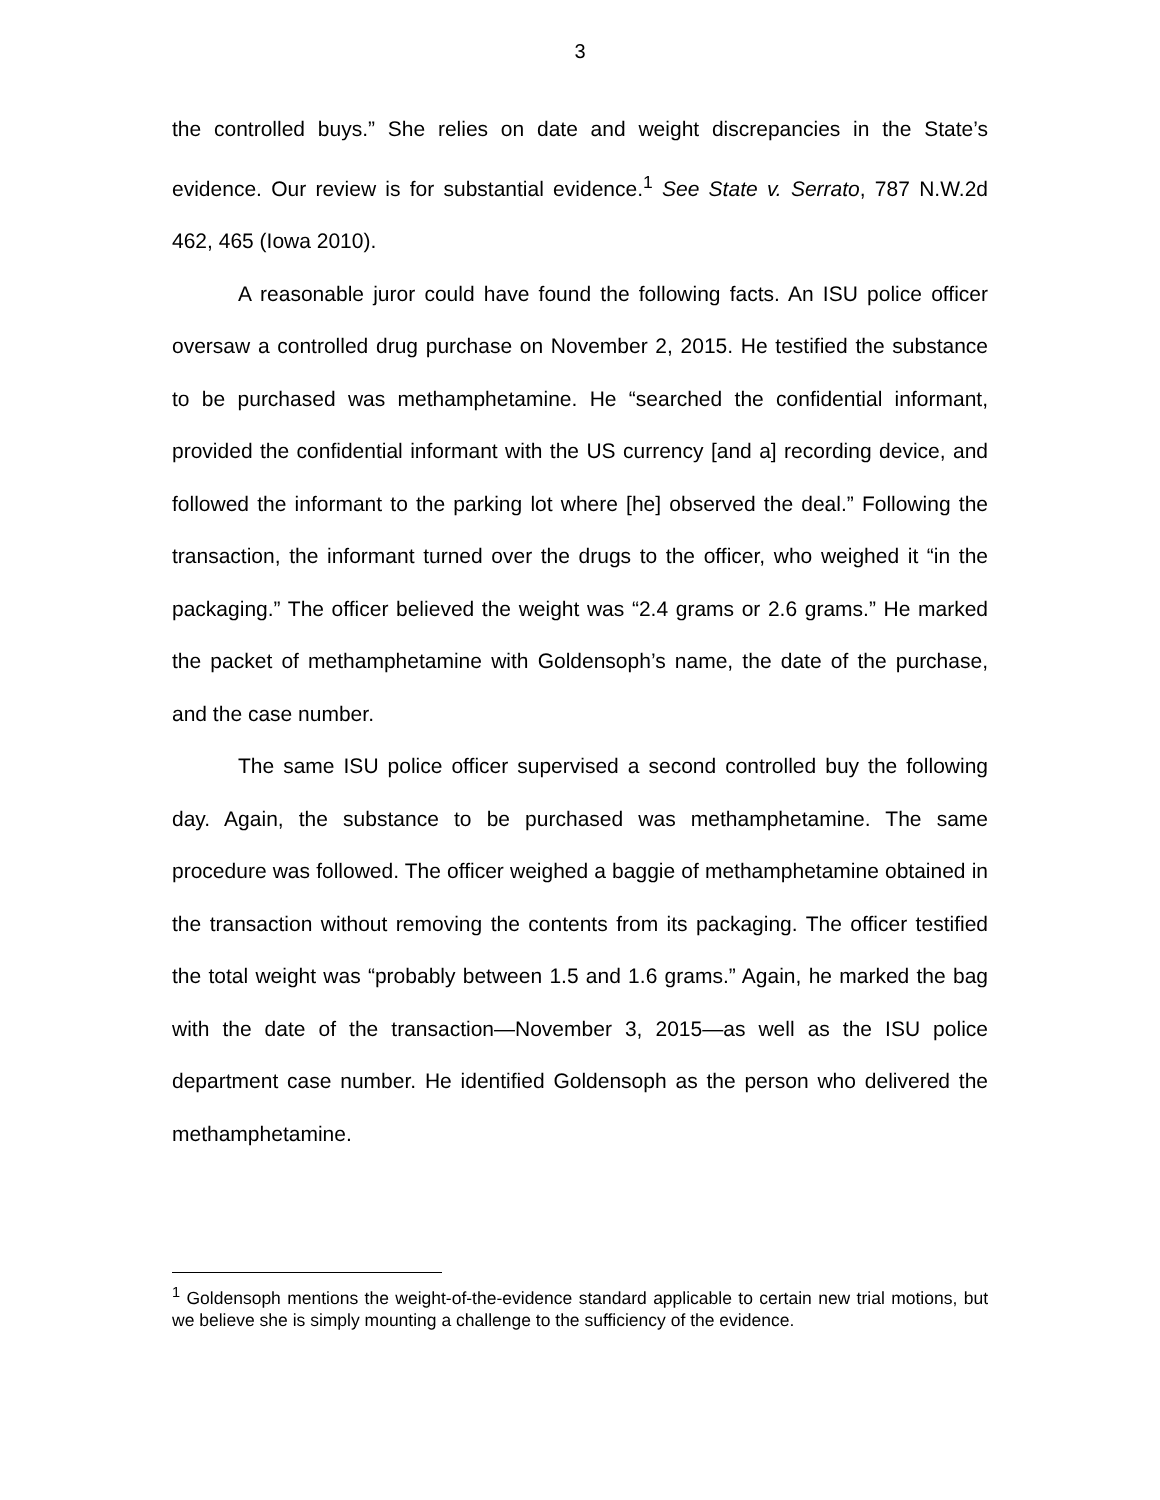3
the controlled buys.” She relies on date and weight discrepancies in the State’s evidence. Our review is for substantial evidence.<sup>1</sup> See State v. Serrato, 787 N.W.2d 462, 465 (Iowa 2010).
A reasonable juror could have found the following facts. An ISU police officer oversaw a controlled drug purchase on November 2, 2015. He testified the substance to be purchased was methamphetamine. He “searched the confidential informant, provided the confidential informant with the US currency [and a] recording device, and followed the informant to the parking lot where [he] observed the deal.” Following the transaction, the informant turned over the drugs to the officer, who weighed it “in the packaging.” The officer believed the weight was “2.4 grams or 2.6 grams.” He marked the packet of methamphetamine with Goldensoph’s name, the date of the purchase, and the case number.
The same ISU police officer supervised a second controlled buy the following day. Again, the substance to be purchased was methamphetamine. The same procedure was followed. The officer weighed a baggie of methamphetamine obtained in the transaction without removing the contents from its packaging. The officer testified the total weight was “probably between 1.5 and 1.6 grams.” Again, he marked the bag with the date of the transaction—November 3, 2015—as well as the ISU police department case number. He identified Goldensoph as the person who delivered the methamphetamine.
<sup>1</sup> Goldensoph mentions the weight-of-the-evidence standard applicable to certain new trial motions, but we believe she is simply mounting a challenge to the sufficiency of the evidence.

=======

(About this exercise) Retype all the entries word for word; the pictures stay out.

(Task response)
3
the controlled buys.” She relies on date and weight discrepancies in the State’s evidence. Our review is for substantial evidence.<sup>1</sup> See State v. Serrato, 787 N.W.2d 462, 465 (Iowa 2010).
A reasonable juror could have found the following facts. An ISU police officer oversaw a controlled drug purchase on November 2, 2015. He testified the substance to be purchased was methamphetamine. He “searched the confidential informant, provided the confidential informant with the US currency [and a] recording device, and followed the informant to the parking lot where [he] observed the deal.” Following the transaction, the informant turned over the drugs to the officer, who weighed it “in the packaging.” The officer believed the weight was “2.4 grams or 2.6 grams.” He marked the packet of methamphetamine with Goldensoph’s name, the date of the purchase, and the case number.
The same ISU police officer supervised a second controlled buy the following day. Again, the substance to be purchased was methamphetamine. The same procedure was followed. The officer weighed a baggie of methamphetamine obtained in the transaction without removing the contents from its packaging. The officer testified the total weight was “probably between 1.5 and 1.6 grams.” Again, he marked the bag with the date of the transaction—November 3, 2015—as well as the ISU police department case number. He identified Goldensoph as the person who delivered the methamphetamine.
<sup>1</sup> Goldensoph mentions the weight-of-the-evidence standard applicable to certain new trial motions, but we believe she is simply mounting a challenge to the sufficiency of the evidence.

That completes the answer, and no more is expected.